Artificial intelligence, Moore’s law, chiplets, and High NA EUV were among the themes discussed by keynoters and panelists at the two industry events, both held in San Francisco from July 9-10 to July 13
Thousands of industry professionals and academic researchers involved in all different aspects of the semiconductor ecosystem gathered in San Francisco last week – either as attendees, exhibitors, presenters, or speakers – for the 2023 editions of the Design Automation Conference and Semicon West. Back to normal after the pandemic, the two co-located events offered a rich menu to the semiconductor community – combining research papers, exhibition floors, keynotes and panels. Adding to this offering, Semicon West was also co-located with the Flex event, and two European semiconductor research institutes – Belgium’s imec and France’s CEA-Leti – also organized their own forums at venues nearby (ITF Semicon USA and Leti Semicon Workshop, respectively). Here we will try to summarize some of the concepts that emerged from some of the keynotes and panels.
EDA: no disruptions ahead
Let’s start with EDA. Overall, it looks like the industry is not expecting any major disruptions on the short term. Artificial intelligence will obviously continue to play a key role in the evolution of EDA tools, but today this can be taken for granted and cannot be considered a new trend anymore. Part of the debate about EDA concerned the adaptation of existing EDA tools to the change of external conditions, such as the advent of cloud computing.

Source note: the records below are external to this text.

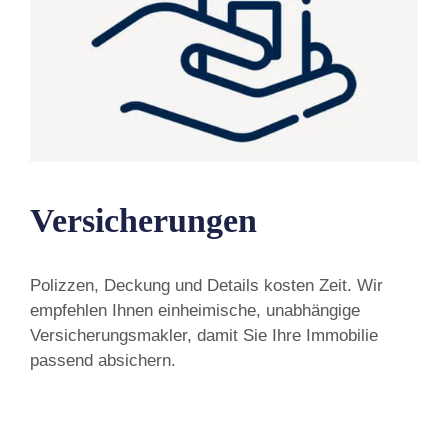
Versicherungen
Polizzen, Deckung und Details kosten Zeit. Wir
empfehlen Ihnen einheimische, unabhängige
Versicherungsmakler, damit Sie Ihre Immobilie
passend absichern.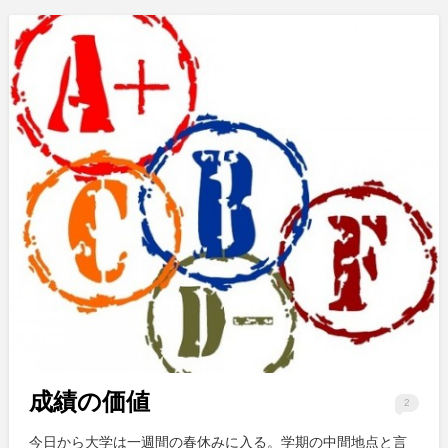
成績の価値
2
今日から大学は一週間の春休みに入る。学期の中間地点と言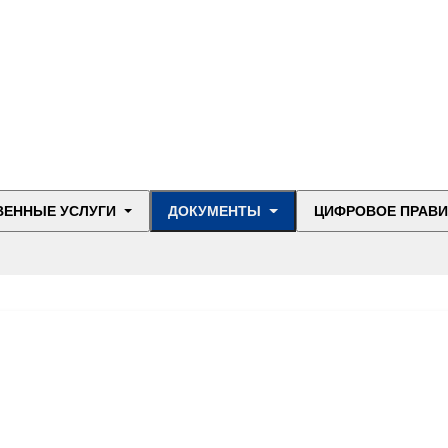
ВЕННЫЕ УСЛУГИ
ДОКУМЕНТЫ
ЦИФРОВОЕ ПРАВ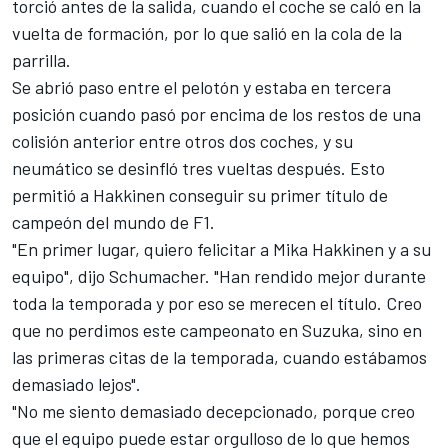
torció antes de la salida, cuando el coche se caló en la
vuelta de formación, por lo que salió en la cola de la
parrilla.
Se abrió paso entre el pelotón y estaba en tercera
posición cuando pasó por encima de los restos de una
colisión anterior entre otros dos coches, y su
neumático se desinfló tres vueltas después. Esto
permitió a Hakkinen conseguir su primer título de
campeón del mundo de F1.
"En primer lugar, quiero felicitar a Mika Hakkinen y a su
equipo", dijo Schumacher. "Han rendido mejor durante
toda la temporada y por eso se merecen el título. Creo
que no perdimos este campeonato en Suzuka, sino en
las primeras citas de la temporada, cuando estábamos
demasiado lejos".
"No me siento demasiado decepcionado, porque creo
que el equipo puede estar orgulloso de lo que hemos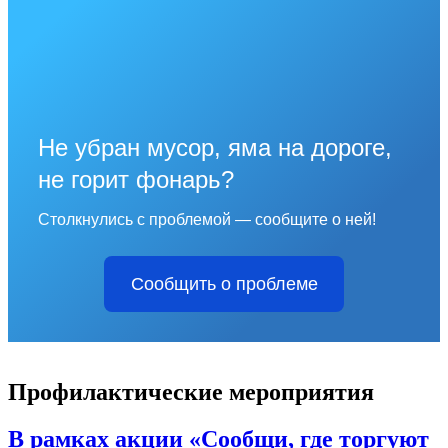
Не убран мусор, яма на дороге,
не горит фонарь?
Столкнулись с проблемой — сообщите о ней!
Сообщить о проблеме
Профилактические мероприятия
В рамках акции «Сообщи, где торгуют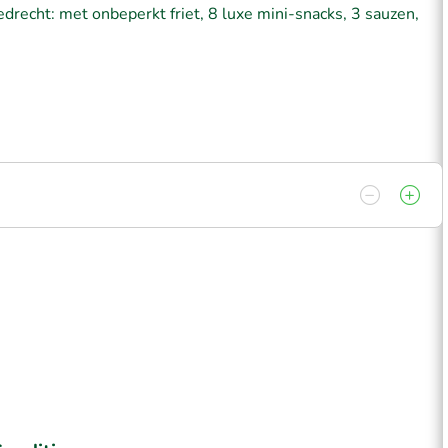
iedrecht: met onbeperkt friet, 8 luxe mini-snacks, 3 sauzen,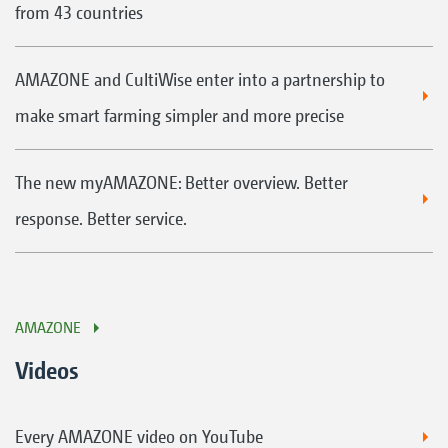
from 43 countries
AMAZONE and CultiWise enter into a partnership to
make smart farming simpler and more precise
The new myAMAZONE: Better overview. Better
response. Better service.
AMAZONE
Videos
Every AMAZONE video on YouTube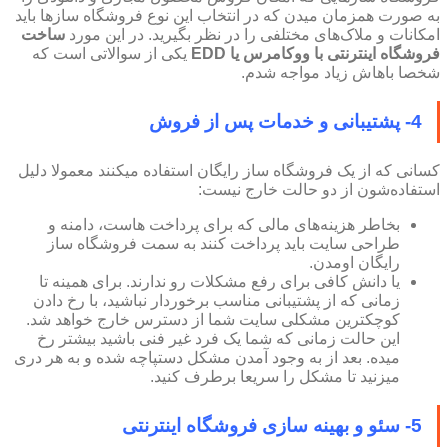
به صورت همزمان میدن که در انتخاب این نوع فروشگاه سازها باید
امکانات و ملاک‌های مختلفی را در نظر بگیرید. در این مورد
ساخت
فروشگاه اینترنتی با ووکامرس یا EDD
یکی از سوالاتی است که
شخصا باهاش زیاد مواجه شدم.
4- پشتیبانی و خدمات پس از فروش
کسانی که از یک فروشگاه ساز رایگان استفاده میکنند معمولا دلیل
استفاده‌شون از دو حالت خارج نیست:
بخاطر هزینه‌های مالی که برای پرداخت هاست، دامنه و
طراحی سایت باید پرداخت کنند به سمت فروشگاه ساز
رایگان اومدن.
یا دانش کافی برای رفع مشکلات رو ندارند. برای همینه تا
زمانی که از پشتیبانی مناسب برخوردار نباشید، با رخ دادن
کوچکترین مشکلی سایت شما از دسترس خارج خواهد شد.
این حالت زمانی که شما یک فرد غیر فنی باشید بیشتر رخ
میده. بعد از به وجود آمدن مشکل دستپاچه شده و به هر دری
میزنید تا مشکل را سریعا برطرف کنید.
5- سئو و بهینه سازی فروشگاه اینترنتی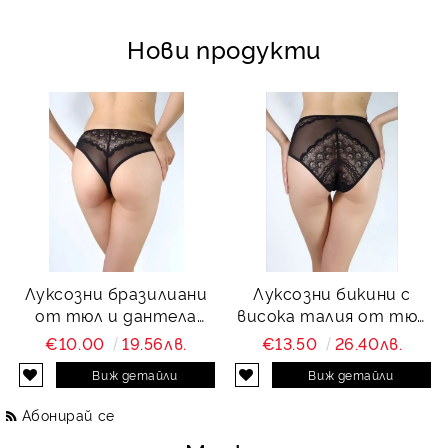
Нови продукти
Луксозни бразилиани
Луксозни бикини с
от тюл и дантела
висока талия от тюл
Charity
и дантела Charity
€10.00
19.56лв.
€13.50
26.40лв.
Виж детайли
Виж детайли
Абонирай се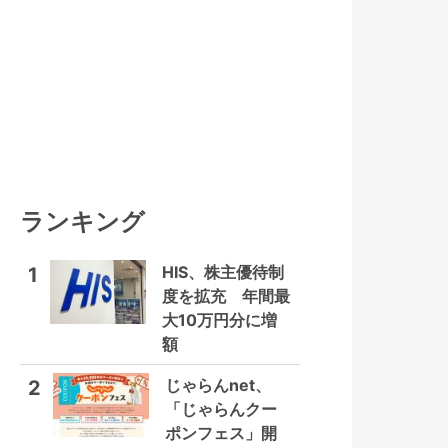
ランキング
HIS、株主優待制
1
度を拡充 年間最
大10万円分に増
額
じゃらんnet、
2
「じゃらんクー
ポンフェス」開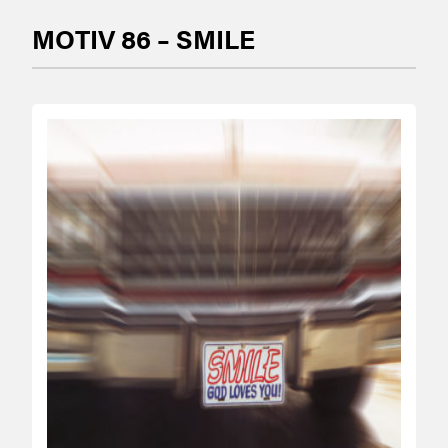
MOTIV 86 – SMILE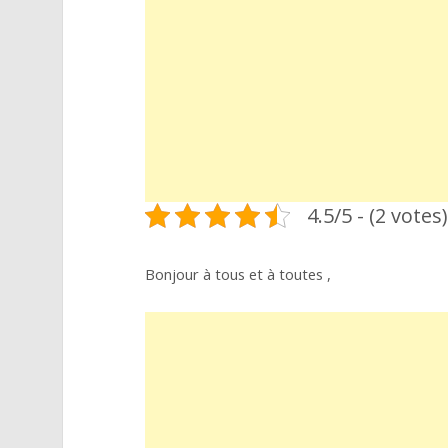
4.5/5 - (2 votes)
Bonjour à tous et à toutes ,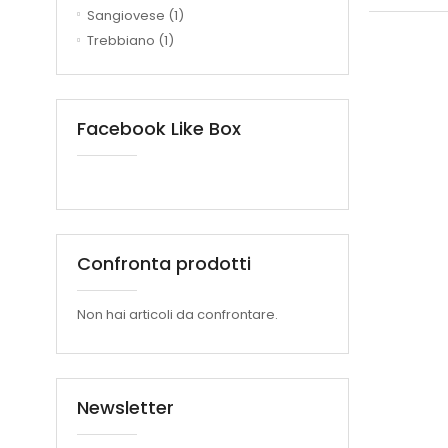
Sangiovese
(1)
Trebbiano
(1)
Facebook Like Box
Confronta prodotti
Non hai articoli da confrontare.
Newsletter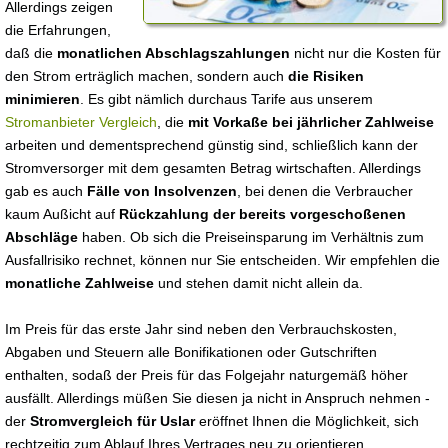
Allerdings zeigen
die Erfahrungen,
daß die
monatlichen Abschlagszahlungen
nicht nur die Kosten für
den Strom erträglich machen, sondern auch
die Risiken
minimieren
. Es gibt nämlich durchaus Tarife aus unserem
Stromanbieter Vergleich
, die
mit Vorkaße bei jährlicher Zahlweise
arbeiten und dementsprechend günstig sind, schließlich kann der
Stromversorger mit dem gesamten Betrag wirtschaften. Allerdings
gab es auch
Fälle von Insolvenzen
, bei denen die Verbraucher
kaum Außicht auf
Rückzahlung der bereits vorgeschoßenen
Abschläge
haben. Ob sich die Preiseinsparung im Verhältnis zum
Ausfallrisiko rechnet, können nur Sie entscheiden. Wir empfehlen die
monatliche Zahlweise
und stehen damit nicht allein da.
Im Preis für das erste Jahr sind neben den Verbrauchskosten,
Abgaben und Steuern alle Bonifikationen oder Gutschriften
enthalten, sodaß der Preis für das Folgejahr naturgemäß höher
ausfällt. Allerdings müßen Sie diesen ja nicht in Anspruch nehmen -
der
Stromvergleich für Uslar
eröffnet Ihnen die Möglichkeit, sich
rechtzeitig zum Ablauf Ihres Vertrages neu zu orientieren.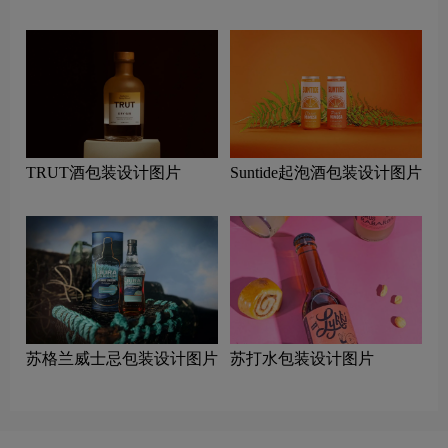
TRUT酒包装设计图片
Suntide起泡酒包装设计图片
苏格兰威士忌包装设计图片
苏打水包装设计图片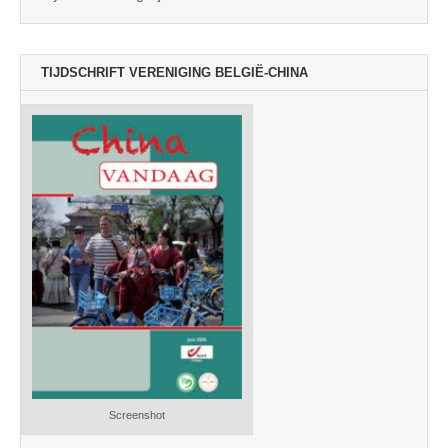
TIJDSCHRIFT VERENIGING BELGIË-CHINA
Screenshot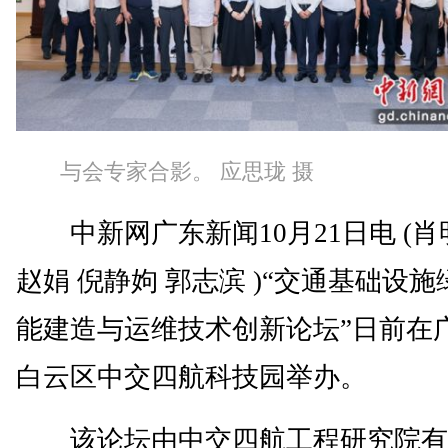
与会专家合影。 应思珑 摄
中新网广东新闻10月21日电 (肖
赵娟 倪静姁 郭志滨 )“交通基础设
能建造与运维技术创新论坛”日前在
白云区中交四航科技园举办。
该论坛由中交四航工程研究院有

The lack of disruptive innovations was effectively summarized by a rather provocative questions asked by Prit Banerjee, Ansys’ CTO, to EDA veterans Joe Costello and Wally Rhines during a panel. In short, Banerjee – speaking from the audience, not as a panelist – maintained that until now the major EDA vendors have just “tweaked” their EDA tools to adapt them to new technologies – such as parallel processing, AI, cloud computing – and asked if there is now space for a new EDA flow that is natively optimized for those new resources. Joe Costello answered that it’s a great idea, but today it would be difficult to find the money to undertake such an effort.